MUFON is one of the biggest online presences of UFO hunters across the world. Originally begun in 1969 as the Midwest UFO Network in the US, it is now an international organisation under the banner Mutual UFO Network.
They utilise technology like never before to take UFO spotting out of the bedrooms of enthusiasts sharing sightings and theories in photocopied newsletters and magazines and put their data in the hands of everyone.
On Mufon.com the organisation features a live UFO tracker map, where sightings are uploaded as they happen. As I write this, the very latest sighting on the map is from Newcastle in the UK, reported on Thursday morning.
According to the witness report uploaded to the map, “I looked out my window and I saw this white trail that wasn’t moving, so I zoomed in on my camera and there was a black object in front of it, I am used to seeing planes with white trails; however, I checked flightradar24 and there were no aircrafts I thought it could be.

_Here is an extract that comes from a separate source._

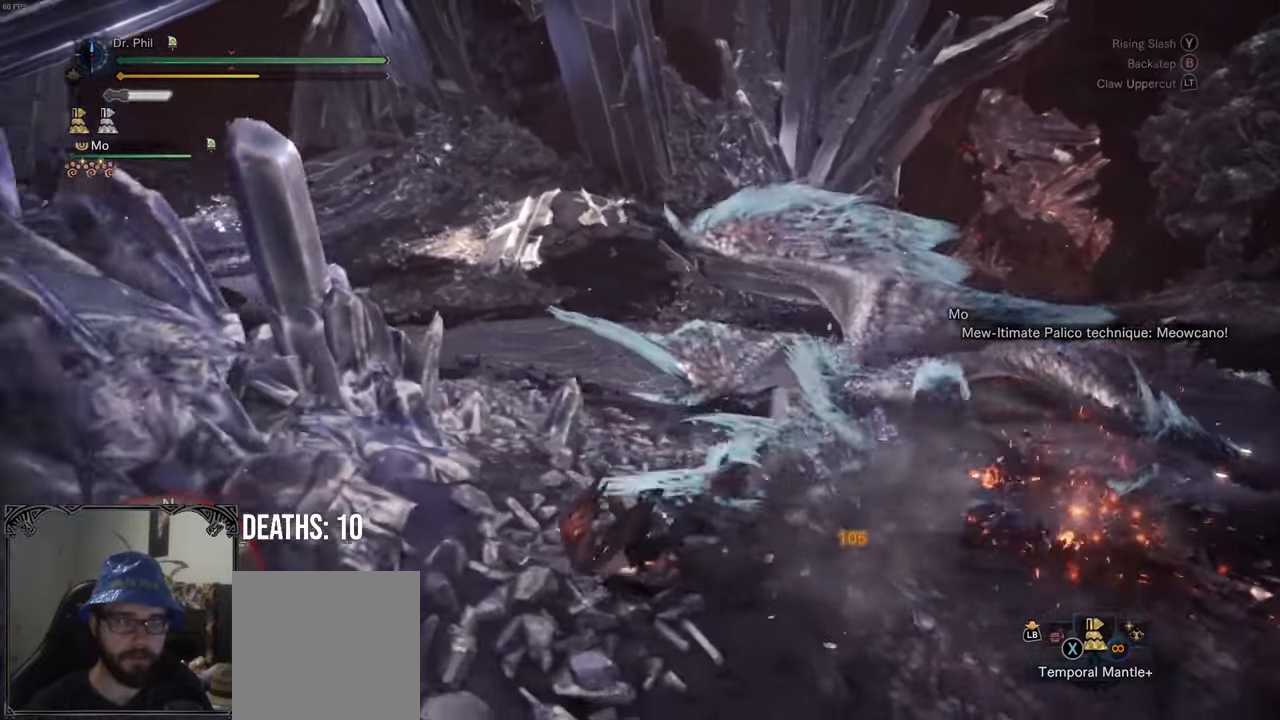
{"buttons": ["B"], "left_stick": "right", "right_stick": "center", "events": [[83, "B", "down"], [367, "left_stick", "right"]]}
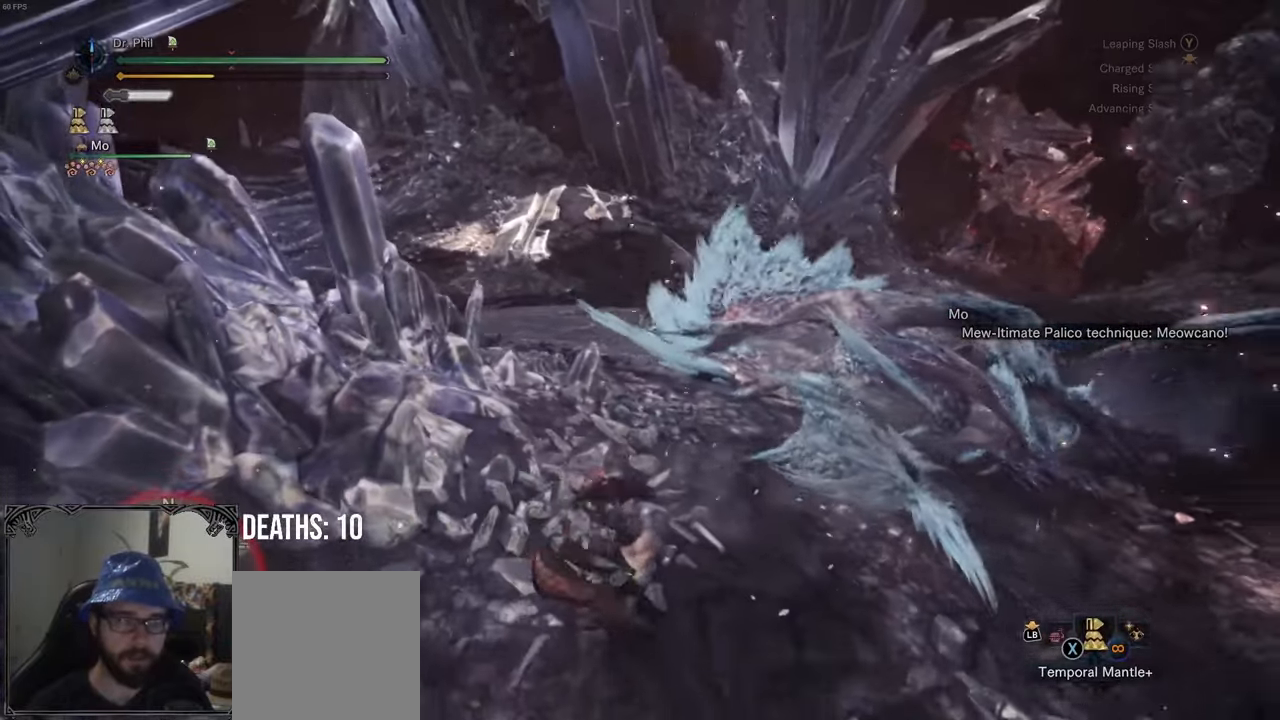
{"buttons": ["B", "Y"], "left_stick": "right", "right_stick": "center", "events": [[200, "Y", "down"], [333, "Y", "up"], [417, "Y", "down"]]}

“It left about 20 minutes after by fading out then it returned 30 minutes later and stayed for 30 minutes then left. I’m not sure if this was some sort of military project, so I would like to know in the comments whether you guys think this is a UFO. There were also other objects near it I’m not too sure what they are, as well.”
The previous sighting logged was on December 27 in Oxford: “I was travelling southbound on the a34 from Oxford (UK) in the direction of Newbury when I saw a bright white light appear from my right (the west), move steadily over both carriageways to my left (the east) and once over a small line of trees which run along the length of the A road, it disappeared.”
And the one before that was in Melbourne on Boxing Day: “Some dark grey to black-coloured objects were observed appearing, congregating in random shaped groups, becoming more visible (darker) then either moving away or fading away from sight.”
Despite the internet and all the new technology at our fingertips, there’s something these latest sightings have in common with the Dyfed Triangle flap in 1977 (and no, it isn’t as a more cynical person might suggest, that they occur around the release of a Star Wars movie).
It’s the sense of wonder that we have when confronted with something beyond our ken. Like Fox Mulder, we want to believe.
Given that a high-ranking Pentagon official has apparently broken ranks and spoken of UFO’s being “beyond reasonable doubt”, might 2018 finally be the year that we find out once and for all that we are not alone?